Sources officielles omniprésentes, voix des migrants étouffées
Autre élément révélateur : l’écrasante domination des sources officielles dans les articles (45 %), contre seulement 13,5 % pour les experts, et à peine 3 % pour les migrants eux-mêmes. Ce déséquilibre crée, selon Mseffer, un récit vertical, déconnecté du terrain et privé de dimension humaine.
La migration irrégulière concentre par ailleurs 72 % de la couverture, au détriment d’autres aspects essentiels tels que les parcours d’intégration, les réussites individuelles ou la migration régulière.
Sécurité avant droits humains
Les chiffres confirment une ligne éditoriale orientée vers la sécurité : 49 % des articles abordent les questions de contrôle des frontières, alors que seulement 17 % évoquent les droits humains et 9 % l’intégration. Une hiérarchie thématique qui contribue à entretenir une vision anxiogène de la migration.
Des récits recyclés, une presse en perte d’originalité
L’étude pointe aussi la redondance des narratifs dans les médias. D’un support à l’autre, les mêmes éléments de langage sont recyclés, les mêmes figures de style reprises. Cette homogénéité nuit à la diversité des points de vue et affaiblit le rôle critique de la presse, selon Mseffer : « Le journalisme devrait interroger, nuancer, donner à voir la complexité. Ce n’est pas ce que l’on observe aujourd’hui. »
Montée des discours haineux et manque de formation
La présidente du Réseau alerte enfin sur l’impact des réseaux sociaux, devenus des vecteurs puissants de discours de haine. Elle dénonce l’activisme de certains groupes xénophobes, qui propagent une rhétorique violente en s’appuyant sur des références politiques étrangères.

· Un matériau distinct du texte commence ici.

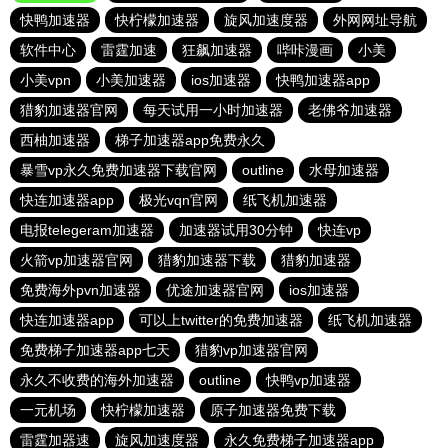
快鸭加速器
快柠檬加速器
旋风加速度器
外网网址导航
软件中心
雷霆加速
狂飙加速器
哔咔漫画
小美
小美vpn
小美加速器
ios加速器
快鸭加速器app
猎豹加速器官网
每天试用一小时加速器
老佛爷加速器
西柚加速器
梯子加速器app免费永久
暴雪vp永久免费加速器下载官网
outline
水母加速器
快连加速器app
极光vqn官网
纸飞机加速器
电报telegeram加速器
加速器试用30分钟
快连vp
火箭vp加速器官网
猎豹加速器下载
猎豹加速器
免费海外pvn加速器
优途加速器官网
ios加速器
快连加速器app
可以上twitter的免费加速器
纸飞机加速器
免费梯子加速器app七天
猎豹vp加速器官网
永久不收费的海外加速器
outline
快鸭vp加速器
一元机场
快柠檬加速器
原子加速器免费下载
雷霆加器速
旋风加速度器
永久免费梯子加速器app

Elle y voit les conséquences d’un triple déficit : manque de formation spécialisée des journalistes, absence de lignes éditoriales claires, et recul des libertés médiatiques.
Un appel à un journalisme plus humain
Pour Mseffer, cette étude est un signal fort. Elle appelle à un changement de paradigme, où le traitement médiatique de la migration serait guidé par l’éthique, la rigueur professionnelle et le respect de la dignité humaine. Il s’agit, selon elle, de redonner au journalisme son rôle fondamental : celui de refléter la société dans toute sa diversité, sans céder aux raccourcis ni aux préjugés.